We are therefore in the late nineteenth century, radio technologies are still in its infancy, unimaginable from a practical point of view. The army is trying optical telegraphy experiments.
When you know the visibility at the top of the Eiffel Tower, you can well imagine the importance From the point of view of national defense, it can be used as an observatory of optical telegraphy, either daytime or nocturnal, using the Mangin projectors. Also, the competent service of the Ministry of War had, in anticipation of this job, to experimentally determine a certain number of points situated on the extreme periphery, with which it was possible to exchange signals. Of course, these perfectly specified points are known to this service alone. If these communications with distant points had existed during the investment of Paris in 1870, it is perfectly realized what incalculable services they would have rendered to the defense.
Without going into any detail on this subject, we can, however, give some indications from the point of view of the defense of the entrenched camp of Paris, according to a note handed to us by the lieutenant-colonel of retired artillery, Mr. d'Esclaibes, author of the visibility map reproduced on the page visibility at the top of the Eiffel Tower.
"From the point of view of the relations with the province in the event of investment, one can communicate either directly or by a relays judiciously chosen in advance, with Beauvais, Soissons, Provins, Fontainebleau, Chartres and even Rouen.
As communication of the new forts between them and with Paris, supposing cut the telegraphic or telegraphic lines which reunite them, the Tower can serve as common relay, except to establish in the center of some of them a light turret very small in height.
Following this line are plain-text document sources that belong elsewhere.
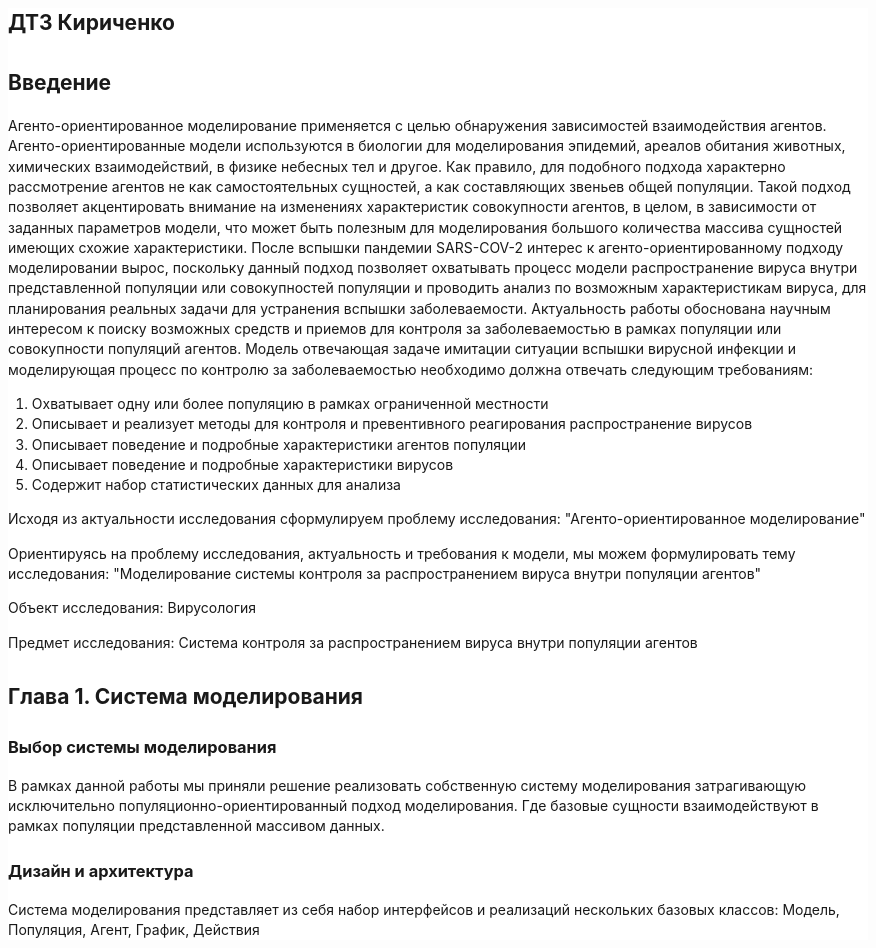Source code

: ## ДТЗ Кириченко

## Введение

Агенто-ориентированное моделирование применяется с целью обнаружения зависимостей взаимодействия агентов.
Агенто-ориентированные модели используются в биологии для моделирования эпидемий, ареалов обитания животных, химических взаимодействий, в физике небесных тел и другое.
Как правило, для подобного подхода характерно рассмотрение агентов не как самостоятельных сущностей, а как составляющих звеньев общей популяции. Такой подход позволяет акцентировать внимание на изменениях характеристик совокупности агентов, в целом, в зависимости от заданных параметров модели, что может быть полезным для моделирования большого количества массива сущностей имеющих схожие характеристики.
После вспышки пандемии SARS-COV-2 интерес к агенто-ориентированному подходу моделировании вырос, поскольку данный подход позволяет охватывать процесс модели распространение вируса внутри представленной популяции или совокупностей популяции и проводить анализ по возможным характеристикам вируса, для планирования реальных задачи для устранения вспышки заболеваемости. Актуальность работы обоснована научным интересом к поиску возможных средств и приемов для контроля за заболеваемостью в рамках популяции или совокупности популяций агентов. Модель отвечающая задаче имитации ситуации вспышки вирусной инфекции и моделирующая процесс по контролю за заболеваемостью необходимо должна отвечать следующим требованиям:

1. Охватывает одну или более популяцию в рамках ограниченной местности
2. Описывает и реализует методы для контроля и превентивного реагирования распространение вирусов
3. Описывает поведение и подробные характеристики агентов популяции
4. Описывает поведение и подробные характеристики вирусов
5. Содержит набор статистических данных для анализа

Исходя из актуальности исследования сформулируем проблему исследования: "Агенто-ориентированное моделирование"

Ориентируясь на проблему исследования, актуальность и требования к модели, мы можем формулировать тему исследования: "Моделирование системы контроля за распространением вируса внутри популяции агентов"

Объект исследования: Вирусология

Предмет исследования: Система контроля за распространением вируса внутри популяции агентов

## Глава 1. Система моделирования

### Выбор системы моделирования

В рамках данной работы мы приняли решение реализовать собственную систему моделирования затрагивающую исключительно популяционно-ориентированный подход моделирования. Где базовые сущности взаимодействуют в рамках популяции представленной массивом данных.

### Дизайн и архитектура

Система моделирования представляет из себя набор интерфейсов и реализаций нескольких базовых классов: Модель, Популяция, Агент, График, Действия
The Tower can therefore render, in the field of military optical telegraphy, invaluable services and contribute in a great measure to the defense of the entrenched camp of Paris."
It was in view of this eventuality that it was stipulated, at the original convention with the State, that in case of war, the Ministry of War immediately took possession of the Tower and all its organs. and all the electrical lighting devices that depend on them.